Biodiversity in the Amazon is Threatened by Deforestation
After surveying 2,000 species of plants, birds, beetles, ants and bees across more than 300 diverse sites in the Brazilian Amazon, researchers say that deforestation has, without a doubt, caused a strong loss of biodiversity. They also say that setting aside a network of preserved forest may make it possible to maintain different populations of plants and animals. Their findings were recently published in the journal Ecology Letters.
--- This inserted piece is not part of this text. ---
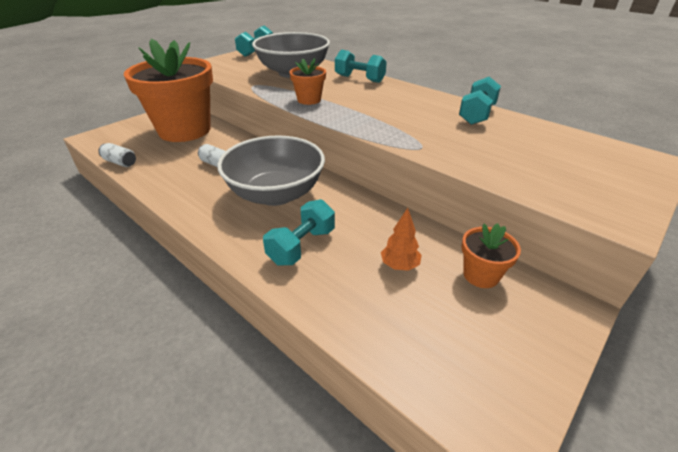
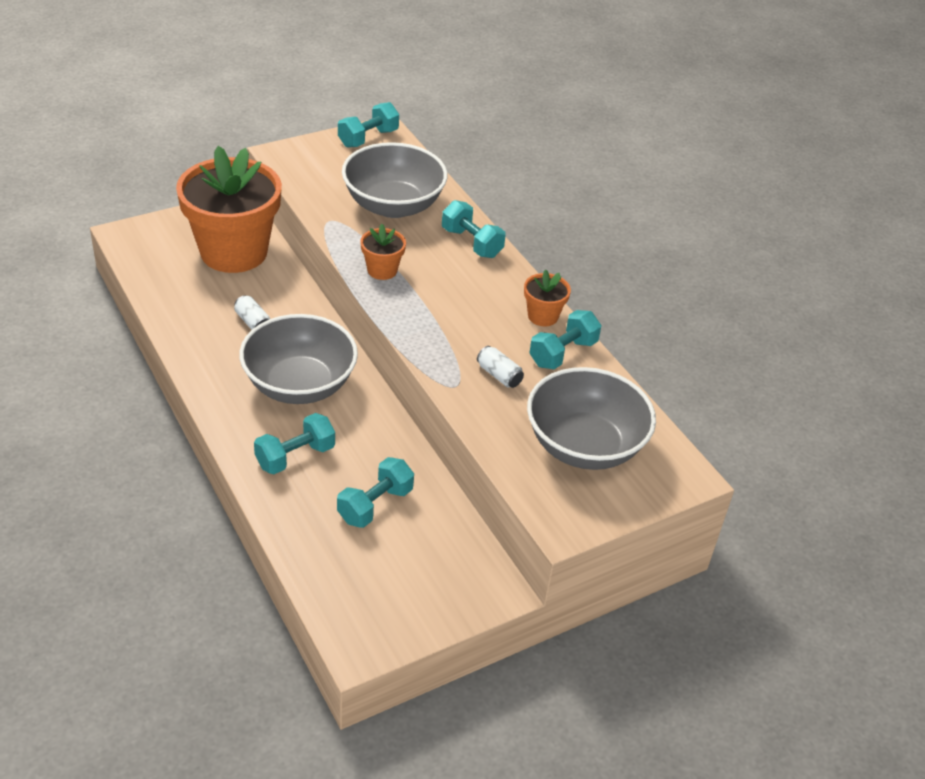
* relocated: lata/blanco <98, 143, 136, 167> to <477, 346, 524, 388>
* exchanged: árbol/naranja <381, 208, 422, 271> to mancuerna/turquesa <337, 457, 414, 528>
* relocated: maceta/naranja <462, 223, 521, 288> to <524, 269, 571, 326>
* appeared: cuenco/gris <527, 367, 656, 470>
"Pre-existing differences in the undisturbed forests plus the way in which they had been altered by human activity had an impact on which species survived." Dr. Ricardo Solar, lead author of the study and a research fellow at Brazil´s Universidade Federal de Viçosa, said a statement. "Some of the disturbed forests were able to maintain up to 80 percent of the species found in pristine forests -- this gives us hope. It is vitally important that reserves should not be concentrated in a single part of a region, but as a widespread network of forest reserves."
Other findings indicated that logging, fire and farming have resulted in major deforestation in the area, which had inadvertently affected species loss and simplification. Also, natural differences between pristine forests and variation in forms of forest disturbance result in unequal simplification of species.
"The lower species diversity in degraded forests also indicates that many species are restricted to undisturbed forests." Co-author Professor Jos Barlow, from Lancaster University, explained in a release. "This demonstrates the importance of controlling selective logging and preventing wildfires in all forests, including those on private lands that have already been disturbed."
Even species that are different can help sustain one another if areas containing such differing populations are maintained, the release notes.
"There remains a widespread assumption that concentrating conservation efforts on the protection of isolated reserves is the best way we can safeguard biodiversity. But our work shows that in areas of private land that have already been disturbed -- which dominate much of the tropics -- we need to maintain and protect a wide network of forest areas. Without such a landscape-scale approach we can expect many species to go regionally extinct," said fellow co-author Dr. Toby Gardner, researcher at the Stockholm Environment Institute, in the release.
Since Brazil recently revised its environmental laws regulating forests, allowing a trading system for private reserves and designing plans for environmental restoration, Dr. Joice Ferreira, co-author from the Brazilian Agricultural Research Center explained in the release that these findings are very timely.
"For example, the high variation in biodiversity found in secondary forests indicates the role these ecosystems play in regional conservation," said Dr. Ferreira in the release. "For many areas of the Amazon, conserving existing secondary forests may be much cheaper and even more efficient than planting trees."